Mercenaries Saga Chronicles is a tactical role-playing game released for the Nintendo Switch. The game is a collection of three previous Mercenaries Saga games - Mercenaries Saga: Will of the White Lions, Mercenaries Saga 2: Order of the Silver Eagle and Mercenaries Saga 3: Gray Wolves of War.

==Gameplay==
Mercenaries Saga Chronicles consists of a collection of the three entries in the Mercenary Saga games; Mercenaries Saga: Will of the White Lions, Mercenaries Saga 2: Order of the Silver Eagle and Mercenaries Saga 3: Gray Wolves of War. All three titles play as tactical role-playing games games, playing similarly to the Final Fantasy Tactics and Tactics Ogre series of games. The player directs a team of characters across a grid to battle a computer-controlled opponent team in turn based combat. In a character's turn, the player makes decisions in regards to moving a character on the grid within their movement range, and potentially attacking opponents if any are within the attack range. Damage is affected based on characters' proximity to one another and the overall map of the grid. Effectiveness of attacks are determined by a character's attack power against the other character's defense, all of which are altered based on character's base stats, and alteration of said stats based on equipping items and changing classes of characters in the game's menus prior to starting battles. Successful attacks earn experience points and skill points, which in turn help characters level up and strengthen their stats, while "mana points", which are slowly accrued over the course of battle, are used in order to use more powerful attacks mid-battle. If a character loses all of their health through being attacked, they faint, and after 5 rounds of turns, they are removed from the specific battle and unable until the next battle. The game is won if the player makes the entire team fainted or removed from battle, and loses if the same happens to them.

The three titles combined contain 82 specific story-based battles, along with more optional battles as well.

==Story==
All three games revolve around the same basic premise: The game follows a group of mercenaries that start out with just taking random odd jobs, but eventually lead the group into various political and social drama over the course of their travels, while people increasingly join the group as the story progresses. The first title follows Leon, the leader of the "White Lions" mercenary group, who in their mercenary work, get wrapped up in an on-going war. The second title follows Claude, the leader of the "Silver Eagle" mercenaries, who end up searching for the antidote for a prince poisoned by an assassin. The third title follows Marion, the leader of the "Gray Wolves" mercenaries, who fights for the Kingdom against an uprising from the opposing Liberation Army.

==Development and release==
The game was first announced on January 2, 2018, as a collection of the three previous games in the Mercenaries Saga series -Mercenaries Saga: Will of the White Lions, Mercenaries Saga 2: Order of the Silver Eagle and Mercenaries Saga 3: Gray Wolves of War.
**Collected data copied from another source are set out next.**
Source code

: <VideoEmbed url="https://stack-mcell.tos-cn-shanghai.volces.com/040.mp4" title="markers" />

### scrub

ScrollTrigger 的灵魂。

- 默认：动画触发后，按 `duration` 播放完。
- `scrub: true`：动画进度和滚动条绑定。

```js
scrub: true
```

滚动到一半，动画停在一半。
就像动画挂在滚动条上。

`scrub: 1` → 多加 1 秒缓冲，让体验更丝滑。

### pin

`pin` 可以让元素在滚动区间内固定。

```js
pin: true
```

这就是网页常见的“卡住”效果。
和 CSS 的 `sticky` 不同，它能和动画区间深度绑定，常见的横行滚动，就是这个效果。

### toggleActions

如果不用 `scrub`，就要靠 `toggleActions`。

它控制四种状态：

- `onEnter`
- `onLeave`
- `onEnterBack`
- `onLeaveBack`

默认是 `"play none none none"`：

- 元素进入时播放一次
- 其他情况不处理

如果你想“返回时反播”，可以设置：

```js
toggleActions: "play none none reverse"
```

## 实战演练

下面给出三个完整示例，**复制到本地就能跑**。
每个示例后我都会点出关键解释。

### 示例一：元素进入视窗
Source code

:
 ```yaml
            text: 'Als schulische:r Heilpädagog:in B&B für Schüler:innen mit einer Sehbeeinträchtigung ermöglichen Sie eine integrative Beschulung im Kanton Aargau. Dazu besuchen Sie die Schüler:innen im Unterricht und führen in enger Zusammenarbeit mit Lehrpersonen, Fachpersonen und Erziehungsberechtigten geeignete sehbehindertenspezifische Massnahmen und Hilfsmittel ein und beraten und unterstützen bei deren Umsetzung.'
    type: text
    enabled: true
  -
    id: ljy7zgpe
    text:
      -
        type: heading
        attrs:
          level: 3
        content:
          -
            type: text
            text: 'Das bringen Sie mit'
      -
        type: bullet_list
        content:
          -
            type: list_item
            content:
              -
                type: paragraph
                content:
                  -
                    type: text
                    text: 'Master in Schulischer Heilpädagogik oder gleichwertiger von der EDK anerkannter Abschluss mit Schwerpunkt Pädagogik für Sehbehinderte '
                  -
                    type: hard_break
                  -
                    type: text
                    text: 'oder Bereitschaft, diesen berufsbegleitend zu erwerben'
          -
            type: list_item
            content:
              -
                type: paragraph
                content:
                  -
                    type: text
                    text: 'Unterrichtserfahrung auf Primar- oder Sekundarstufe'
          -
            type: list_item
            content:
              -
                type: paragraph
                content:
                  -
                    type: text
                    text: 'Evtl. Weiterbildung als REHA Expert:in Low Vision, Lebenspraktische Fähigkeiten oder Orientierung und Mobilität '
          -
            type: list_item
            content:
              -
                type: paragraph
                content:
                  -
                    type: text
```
The game was developed by Rideon Japan, the original developer of all three entries, and prior to them, had previously developed the Adventure Bar Story mobile phone game. The game marks the first time that all three games were made playable in English on one platform; the first Mercenaries Saga was only released on mobile phones in Japan, while the second and third titles were released on mobile phone and Nintendo 3DS in both Japanese and English. Chronicles was released on January 18 in Japan, and on February 8 in North America and Europe. The three games are largely the same as they were in their individual releases, but do feature some minor changes to the first two entries in the series to make them consistent with the setup of the third entry.

==Reception==

Reception for the game was generally positive; reviewers generally praised the game's core gameplay for being a good, if not simplified, recreation of the Final Fantasy Tactics and Tactics Ogre games core gameplay, and for the collection containing a lot of content in compiling three titles in one release. Conversely, multiple reviewers criticized the weak story and overall generic presentation and graphics.

Aggregate score
| Aggregator | Score |
|---|---|
| Metacritic | 68/100 |

Review scores
| Publication | Score |
|---|---|
| Computer Games Magazine | 7/10 |
| Nintendo Life | 7/10 |
| Nintendo World Report | 7/10 |

== Sequels ==
Further entries in the series include Mercenaries Wings: The False Phoenix, Mercenaries Blaze: Dawn of the Twin Dragons, Mercenaries Rebirth: Call of the Wild Lynx, and Mercenaries Lament: Requiem of the Silver Wolf.